• **À FAIRE**
Rédigez la suite de l'article sur Mohamed Camara, placé ci-dessous avant les entrées, en reprenant après sa dernière phrase.

• **TEXTE FOURNI**
┌──

Double maléfique : accusé à tort de viols pour la seconde fois, il retourne en prison

Mohamed Camara vit un enfer depuis qu'un homonyme, en fuite et recherché, a été condamné pour viols. Déjà incarcéré par erreur en 2001, il a de nouveau été mis en prison récemment.

Mohamed Camara (ici en 2013) est né en Guinée en janvier 1973… tout comme un homonyme recherché pour viols.
Mohamed Camara (ici en 2013) est né en Guinée en janvier 1973… tout comme un homonyme recherché pour viols. (SIPA/POL ÉMILE)

    Le destin de Mohamed Camara aurait eu toute sa place dans un roman de Franz Kafka. Arrêté et emprisonné à la place d'un autre pendant près de six mois en 2001, l'homme, aujourd'hui âgé de 44 ans, vient à nouveau de passer deux semaines derrière les barreaux pour un crime qu'il n'a pas commis. Un invraisemblable imbroglio judiciaire qui dure depuis seize ans.

└──

• **LIGNES ENREGISTRÉES**
┌──

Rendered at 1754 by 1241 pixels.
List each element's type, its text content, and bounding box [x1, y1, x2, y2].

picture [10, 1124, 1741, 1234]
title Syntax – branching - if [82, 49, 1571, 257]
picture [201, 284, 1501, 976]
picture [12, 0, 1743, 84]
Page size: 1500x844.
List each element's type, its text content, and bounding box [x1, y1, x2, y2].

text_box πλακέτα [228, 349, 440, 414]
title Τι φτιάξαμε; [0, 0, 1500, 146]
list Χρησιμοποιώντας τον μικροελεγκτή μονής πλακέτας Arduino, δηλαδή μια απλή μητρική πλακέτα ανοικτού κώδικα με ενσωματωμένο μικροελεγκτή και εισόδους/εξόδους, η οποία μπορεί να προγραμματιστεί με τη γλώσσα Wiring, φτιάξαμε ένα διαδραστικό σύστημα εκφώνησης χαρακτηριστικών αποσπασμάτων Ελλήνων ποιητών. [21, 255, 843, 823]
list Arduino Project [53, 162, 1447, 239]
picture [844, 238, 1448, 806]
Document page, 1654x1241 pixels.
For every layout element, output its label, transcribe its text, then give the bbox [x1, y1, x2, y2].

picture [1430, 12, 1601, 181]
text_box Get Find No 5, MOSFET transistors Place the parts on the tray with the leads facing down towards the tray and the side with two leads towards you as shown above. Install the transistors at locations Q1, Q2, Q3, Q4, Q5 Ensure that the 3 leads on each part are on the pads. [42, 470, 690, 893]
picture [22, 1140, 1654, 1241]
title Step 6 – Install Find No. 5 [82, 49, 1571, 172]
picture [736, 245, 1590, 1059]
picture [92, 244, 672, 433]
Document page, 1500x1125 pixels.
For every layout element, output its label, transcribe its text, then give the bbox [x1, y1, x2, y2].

└──

• **RÉPONSE À L'EXERCICE**
    La mésaventure de l'homme commence en juillet 2001. Etudiant en sciences sociales en Belgique, il se rend à Nantes (Loire-Atlantique) pour s'inscrire en master. A bord du train Bruxelles-Paris, des policiers belges effectuent un contrôle de routine. Or, dans leurs fichiers, au nom de Mohamed Camara figure un mandat d'arrêt international : l'homme, en fuite, vient d'être condamné à vingt ans de prison à Paris pour viols sur mineures. L'étudiant a beau protester, il est écroué à Bruxelles puis extradé vers la France. Car les deux hommes partagent non seulement le même nom, mais sont tous deux nés en Guinée en janvier 1973...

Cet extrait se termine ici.